Newt Gingrich certainly has name recognition going into the 2012 presidential race. But the question is whether his name will hurt or help his run for president.
On Wednesday, Gingrich, former Speaker of the House, announced that he is officially seeking the Republican presidential nomination. News reporters and opinion columnists quickly churned out analyses on his multiple marriages, infidelity, fiery tongue, and even his seemingly small contributions to charities and how they would affect his bid for the White House.
Interestingly, despite his glaring moral failings, Gingrich has tried to reshape his public image as a repentant Christian married to a devout Catholic.
In late March, Gingrich spoke at Cornerstone Church in San Antonio, Texas, and railed against secularism while calling for the defense of the nation’s Christian values. He cited the prayers of past presidents and slammed a California federal court for declaring the reference “under God” in the Pledge of Allegiance as unconstitutional.
The history professor-turned-politician, who converted to Catholicism two years ago, also spoke during the “Rediscover God in America” webcast, which also featured potential GOP presidential contenders Mike Huckabee and Michele Bachmann.
But Gingrich, with all his baggage, has an uphill battle to climb to win the faith of social conservatives and Christian voters.

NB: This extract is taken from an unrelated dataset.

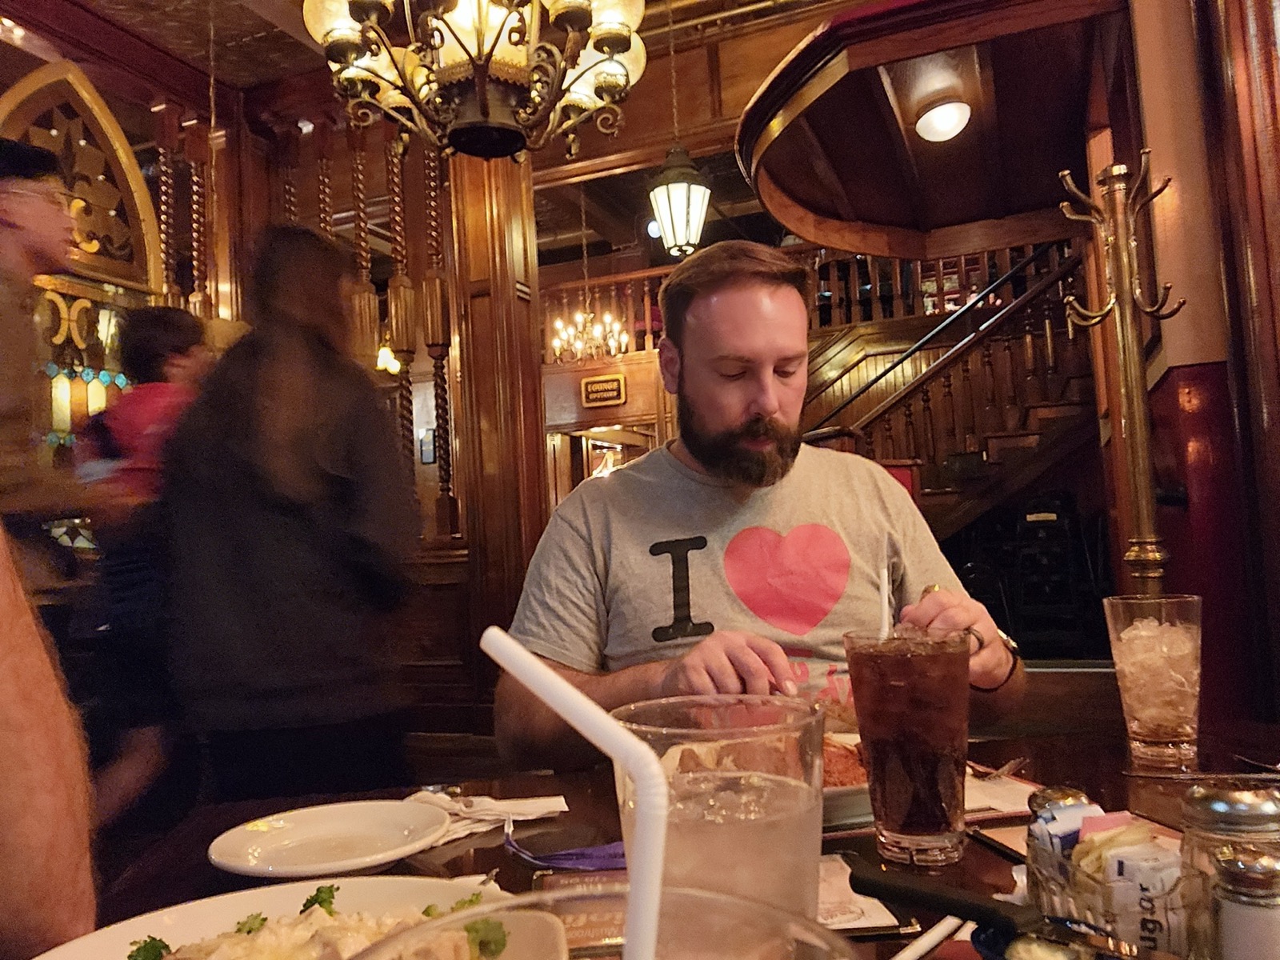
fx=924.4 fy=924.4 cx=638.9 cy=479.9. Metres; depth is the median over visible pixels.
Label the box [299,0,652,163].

“I have been watching with humor Newt Gingrich’s attempt to wrap his adultery in the Vatican flag in these past months,” wrote Bryan Cones, managing editor of U.S. Catholic, on Wednesday.
Cones pointed out that Gingrich’s third wife, Callista, was a House staffer that he was having an affair with while he was trying to impeach former President Bill Clinton for having an affair with Monica Lewinsky.
“Of course, we Catholics preach forgiveness and second chances … but it still seems unseemly to me to make a big play at the Catholic vote by leading with your own hypocrisy under the banner of the late pope,” wrote Cones.
Similarly, Howard Kurtz, Washington bureau chief of The Daily Beast and Newsweek, noted that Gingrich has “a U-Haul full of baggage” but he is trying to woo religious conservative voters. Kurtz, however, also gave credit to Gingrich for striking deals with President Clinton when he was Speaker of the House, helping to balance the budget, and passing welfare reform.
“He is a policy wonk who knows the issues inside out, and a historian who can give any subject a grand rhetorical sweep,” acknowledged Kurtz.
Gingrich’s liabilities are affecting his standing in polls. A CBS News/New York Times poll in April that asked respondents whom they felt enthusiastic about found Gingrich (5 percent) lagging behind Mitt Romney (9 percent), Mike Huckabee (8 percent), and Donald Trump (7 percent).
But, as many political pundits have noted, the GOP presidential candidate field is wide open. The poll found that 56 percent of respondents said they were not enthusiastic about any of the candidates.